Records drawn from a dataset
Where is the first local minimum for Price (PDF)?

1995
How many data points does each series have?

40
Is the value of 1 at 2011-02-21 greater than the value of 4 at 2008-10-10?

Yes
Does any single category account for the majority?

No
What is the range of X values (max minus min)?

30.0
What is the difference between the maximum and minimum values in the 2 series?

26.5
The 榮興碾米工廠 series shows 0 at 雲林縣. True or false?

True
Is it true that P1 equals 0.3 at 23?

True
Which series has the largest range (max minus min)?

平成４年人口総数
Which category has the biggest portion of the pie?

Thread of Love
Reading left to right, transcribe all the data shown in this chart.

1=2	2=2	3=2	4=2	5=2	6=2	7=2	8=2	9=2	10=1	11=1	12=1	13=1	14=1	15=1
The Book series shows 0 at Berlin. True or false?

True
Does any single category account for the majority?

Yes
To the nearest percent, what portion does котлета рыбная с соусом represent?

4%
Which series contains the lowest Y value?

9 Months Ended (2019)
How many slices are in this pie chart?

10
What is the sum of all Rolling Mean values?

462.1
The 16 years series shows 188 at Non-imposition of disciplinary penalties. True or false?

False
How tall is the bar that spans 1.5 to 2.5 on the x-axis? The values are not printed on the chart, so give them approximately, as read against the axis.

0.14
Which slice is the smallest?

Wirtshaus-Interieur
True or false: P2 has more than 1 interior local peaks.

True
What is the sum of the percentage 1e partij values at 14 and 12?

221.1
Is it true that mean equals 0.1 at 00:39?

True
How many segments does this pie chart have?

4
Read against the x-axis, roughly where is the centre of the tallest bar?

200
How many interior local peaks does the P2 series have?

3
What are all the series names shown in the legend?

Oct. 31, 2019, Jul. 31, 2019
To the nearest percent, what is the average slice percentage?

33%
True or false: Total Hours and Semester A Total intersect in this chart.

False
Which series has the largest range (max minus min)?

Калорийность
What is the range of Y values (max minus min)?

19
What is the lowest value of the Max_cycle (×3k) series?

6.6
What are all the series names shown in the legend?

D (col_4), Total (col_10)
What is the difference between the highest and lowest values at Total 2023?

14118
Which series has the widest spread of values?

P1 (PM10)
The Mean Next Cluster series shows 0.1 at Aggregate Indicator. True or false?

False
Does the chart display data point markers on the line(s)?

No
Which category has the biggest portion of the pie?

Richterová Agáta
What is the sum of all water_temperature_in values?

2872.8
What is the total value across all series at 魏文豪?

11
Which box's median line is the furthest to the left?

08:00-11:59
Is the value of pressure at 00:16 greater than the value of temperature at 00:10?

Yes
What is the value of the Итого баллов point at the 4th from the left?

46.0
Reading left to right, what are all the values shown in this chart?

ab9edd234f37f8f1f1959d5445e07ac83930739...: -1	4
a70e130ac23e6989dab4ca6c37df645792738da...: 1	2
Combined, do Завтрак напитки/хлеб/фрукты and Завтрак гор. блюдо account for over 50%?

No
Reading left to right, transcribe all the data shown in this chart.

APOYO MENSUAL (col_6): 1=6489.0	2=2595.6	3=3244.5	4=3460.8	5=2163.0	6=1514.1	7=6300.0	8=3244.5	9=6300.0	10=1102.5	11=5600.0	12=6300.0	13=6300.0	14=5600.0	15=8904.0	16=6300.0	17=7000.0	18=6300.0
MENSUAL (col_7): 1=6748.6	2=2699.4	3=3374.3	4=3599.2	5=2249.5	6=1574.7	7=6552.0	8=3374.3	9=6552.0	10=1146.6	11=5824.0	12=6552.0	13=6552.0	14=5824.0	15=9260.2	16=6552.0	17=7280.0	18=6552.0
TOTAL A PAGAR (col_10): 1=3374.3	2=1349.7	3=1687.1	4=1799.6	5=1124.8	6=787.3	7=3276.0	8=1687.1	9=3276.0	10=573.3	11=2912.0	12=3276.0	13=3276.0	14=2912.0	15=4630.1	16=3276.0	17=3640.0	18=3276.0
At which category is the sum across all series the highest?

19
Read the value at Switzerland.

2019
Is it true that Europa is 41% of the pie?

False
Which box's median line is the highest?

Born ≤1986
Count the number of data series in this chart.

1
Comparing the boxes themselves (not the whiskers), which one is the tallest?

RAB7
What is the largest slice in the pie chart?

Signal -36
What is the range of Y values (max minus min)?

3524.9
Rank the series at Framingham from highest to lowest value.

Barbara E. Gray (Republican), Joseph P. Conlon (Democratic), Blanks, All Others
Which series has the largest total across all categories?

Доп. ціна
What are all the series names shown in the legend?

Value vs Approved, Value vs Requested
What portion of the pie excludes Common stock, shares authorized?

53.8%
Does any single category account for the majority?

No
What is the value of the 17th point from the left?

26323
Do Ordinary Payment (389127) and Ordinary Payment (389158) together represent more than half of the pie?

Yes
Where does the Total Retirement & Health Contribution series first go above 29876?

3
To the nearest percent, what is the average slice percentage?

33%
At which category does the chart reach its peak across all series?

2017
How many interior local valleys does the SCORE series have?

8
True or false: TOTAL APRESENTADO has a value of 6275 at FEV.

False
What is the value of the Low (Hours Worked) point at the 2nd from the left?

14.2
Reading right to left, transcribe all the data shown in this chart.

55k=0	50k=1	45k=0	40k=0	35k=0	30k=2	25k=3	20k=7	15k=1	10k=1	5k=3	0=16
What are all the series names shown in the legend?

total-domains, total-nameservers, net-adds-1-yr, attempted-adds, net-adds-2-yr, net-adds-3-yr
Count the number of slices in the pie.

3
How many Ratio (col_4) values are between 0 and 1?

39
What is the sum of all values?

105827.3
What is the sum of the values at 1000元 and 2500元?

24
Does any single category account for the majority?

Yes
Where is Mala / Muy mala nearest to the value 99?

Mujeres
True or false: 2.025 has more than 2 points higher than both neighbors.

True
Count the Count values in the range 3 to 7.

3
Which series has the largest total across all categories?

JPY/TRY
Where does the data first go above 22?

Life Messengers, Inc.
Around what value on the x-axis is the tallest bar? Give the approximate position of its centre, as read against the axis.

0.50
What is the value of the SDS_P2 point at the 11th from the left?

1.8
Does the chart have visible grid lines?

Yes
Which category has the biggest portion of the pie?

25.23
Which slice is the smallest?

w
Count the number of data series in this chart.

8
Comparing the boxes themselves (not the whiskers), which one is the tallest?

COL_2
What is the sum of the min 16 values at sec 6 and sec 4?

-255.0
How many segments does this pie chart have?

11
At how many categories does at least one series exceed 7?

# Activity:
Please recast all of the items above as a JSON list of strings, with one string for each line and no strings for blank lines.

# Completed exercise:
[
  "Where is the first local minimum for Price (PDF)?",
  "1995",
  "How many data points does each series have?",
  "40",
  "Is the value of 1 at 2011-02-21 greater than the value of 4 at 2008-10-10?",
  "Yes",
  "Does any single category account for the majority?",
  "No",
  "What is the range of X values (max minus min)?",
  "30.0",
  "What is the difference between the maximum and minimum values in the 2 series?",
  "26.5",
  "The 榮興碾米工廠 series shows 0 at 雲林縣. True or false?",
  "True",
  "Is it true that P1 equals 0.3 at 23?",
  "True",
  "Which series has the largest range (max minus min)?",
  "平成４年人口総数",
  "Which category has the biggest portion of the pie?",
  "Thread of Love",
  "Reading left to right, transcribe all the data shown in this chart.",
  "1=2\t2=2\t3=2\t4=2\t5=2\t6=2\t7=2\t8=2\t9=2\t10=1\t11=1\t12=1\t13=1\t14=1\t15=1",
  "The Book series shows 0 at Berlin. True or false?",
  "True",
  "Does any single category account for the majority?",
  "Yes",
  "To the nearest percent, what portion does котлета рыбная с соусом represent?",
  "4%",
  "Which series contains the lowest Y value?",
  "9 Months Ended (2019)",
  "How many slices are in this pie chart?",
  "10",
  "What is the sum of all Rolling Mean values?",
  "462.1",
  "The 16 years series shows 188 at Non-imposition of disciplinary penalties. True or false?",
  "False",
  "How tall is the bar that spans 1.5 to 2.5 on the x-axis? The values are not printed on the chart, so give them approximately, as read against the axis.",
  "0.14",
  "Which slice is the smallest?",
  "Wirtshaus-Interieur",
  "True or false: P2 has more than 1 interior local peaks.",
  "True",
  "What is the sum of the percentage 1e partij values at 14 and 12?",
  "221.1",
  "Is it true that mean equals 0.1 at 00:39?",
  "True",
  "How many segments does this pie chart have?",
  "4",
  "Read against the x-axis, roughly where is the centre of the tallest bar?",
  "200",
  "How many interior local peaks does the P2 series have?",
  "3",
  "What are all the series names shown in the legend?",
  "Oct. 31, 2019, Jul. 31, 2019",
  "To the nearest percent, what is the average slice percentage?",
  "33%",
  "True or false: Total Hours and Semester A Total intersect in this chart.",
  "False",
  "Which series has the largest range (max minus min)?",
  "Калорийность",
  "What is the range of Y values (max minus min)?",
  "19",
  "What is the lowest value of the Max_cycle (×3k) series?",
  "6.6",
  "What are all the series names shown in the legend?",
  "D (col_4), Total (col_10)",
  "What is the difference between the highest and lowest values at Total 2023?",
  "14118",
  "Which series has the widest spread of values?",
  "P1 (PM10)",
  "The Mean Next Cluster series shows 0.1 at Aggregate Indicator. True or false?",
  "False",
  "Does the chart display data point markers on the line(s)?",
  "No",
  "Which category has the biggest portion of the pie?",
  "Richterová Agáta",
  "What is the sum of all water_temperature_in values?",
  "2872.8",
  "What is the total value across all series at 魏文豪?",
  "11",
  "Which box's median line is the furthest to the left?",
  "08:00-11:59",
  "Is the value of pressure at 00:16 greater than the value of temperature at 00:10?",
  "Yes",
  "What is the value of the Итого баллов point at the 4th from the left?",
  "46.0",
  "Reading left to right, what are all the values shown in this chart?",
  "ab9edd234f37f8f1f1959d5445e07ac83930739...: -1\t4",
  "a70e130ac23e6989dab4ca6c37df645792738da...: 1\t2",
  "Combined, do Завтрак напитки/хлеб/фрукты and Завтрак гор. блюдо account for over 50%?",
  "No",
  "Reading left to right, transcribe all the data shown in this chart.",
  "APOYO MENSUAL (col_6): 1=6489.0\t2=2595.6\t3=3244.5\t4=3460.8\t5=2163.0\t6=1514.1\t7=6300.0\t8=3244.5\t9=6300.0\t10=1102.5\t11=5600.0\t12=6300.0\t13=6300.0\t14=5600.0\t15=8904.0\t16=6300.0\t17=7000.0\t18=6300.0",
  "MENSUAL (col_7): 1=6748.6\t2=2699.4\t3=3374.3\t4=3599.2\t5=2249.5\t6=1574.7\t7=6552.0\t8=3374.3\t9=6552.0\t10=1146.6\t11=5824.0\t12=6552.0\t13=6552.0\t14=5824.0\t15=9260.2\t16=6552.0\t17=7280.0\t18=6552.0",
  "TOTAL A PAGAR (col_10): 1=3374.3\t2=1349.7\t3=1687.1\t4=1799.6\t5=1124.8\t6=787.3\t7=3276.0\t8=1687.1\t9=3276.0\t10=573.3\t11=2912.0\t12=3276.0\t13=3276.0\t14=2912.0\t15=4630.1\t16=3276.0\t17=3640.0\t18=3276.0",
  "At which category is the sum across all series the highest?",
  "19",
  "Read the value at Switzerland.",
  "2019",
  "Is it true that Europa is 41% of the pie?",
  "False",
  "Which box's median line is the highest?",
  "Born ≤1986",
  "Count the number of data series in this chart.",
  "1",
  "Comparing the boxes themselves (not the whiskers), which one is the tallest?",
  "RAB7",
  "What is the largest slice in the pie chart?",
  "Signal -36",
  "What is the range of Y values (max minus min)?",
  "3524.9",
  "Rank the series at Framingham from highest to lowest value.",
  "Barbara E. Gray (Republican), Joseph P. Conlon (Democratic), Blanks, All Others",
  "Which series has the largest total across all categories?",
  "Доп. ціна",
  "What are all the series names shown in the legend?",
  "Value vs Approved, Value vs Requested",
  "What portion of the pie excludes Common stock, shares authorized?",
  "53.8%",
  "Does any single category account for the majority?",
  "No",
  "What is the value of the 17th point from the left?",
  "26323",
  "Do Ordinary Payment (389127) and Ordinary Payment (389158) together represent more than half of the pie?",
  "Yes",
  "Where does the Total Retirement & Health Contribution series first go above 29876?",
  "3",
  "To the nearest percent, what is the average slice percentage?",
  "33%",
  "At which category does the chart reach its peak across all series?",
  "2017",
  "How many interior local valleys does the SCORE series have?",
  "8",
  "True or false: TOTAL APRESENTADO has a value of 6275 at FEV.",
  "False",
  "What is the value of the Low (Hours Worked) point at the 2nd from the left?",
  "14.2",
  "Reading right to left, transcribe all the data shown in this chart.",
  "55k=0\t50k=1\t45k=0\t40k=0\t35k=0\t30k=2\t25k=3\t20k=7\t15k=1\t10k=1\t5k=3\t0=16",
  "What are all the series names shown in the legend?",
  "total-domains, total-nameservers, net-adds-1-yr, attempted-adds, net-adds-2-yr, net-adds-3-yr",
  "Count the number of slices in the pie.",
  "3",
  "How many Ratio (col_4) values are between 0 and 1?",
  "39",
  "What is the sum of all values?",
  "105827.3",
  "What is the sum of the values at 1000元 and 2500元?",
  "24",
  "Does any single category account for the majority?",
  "Yes",
  "Where is Mala / Muy mala nearest to the value 99?",
  "Mujeres",
  "True or false: 2.025 has more than 2 points higher than both neighbors.",
  "True",
  "Count the Count values in the range 3 to 7.",
  "3",
  "Which series has the largest total across all categories?",
  "JPY/TRY",
  "Where does the data first go above 22?",
  "Life Messengers, Inc.",
  "Around what value on the x-axis is the tallest bar? Give the approximate position of its centre, as read against the axis.",
  "0.50",
  "What is the value of the SDS_P2 point at the 11th from the left?",
  "1.8",
  "Does the chart have visible grid lines?",
  "Yes",
  "Which category has the biggest portion of the pie?",
  "25.23",
  "Which slice is the smallest?",
  "w",
  "Count the number of data series in this chart.",
  "8",
  "Comparing the boxes themselves (not the whiskers), which one is the tallest?",
  "COL_2",
  "What is the sum of the min 16 values at sec 6 and sec 4?",
  "-255.0",
  "How many segments does this pie chart have?",
  "11",
  "At how many categories does at least one series exceed 7?"
]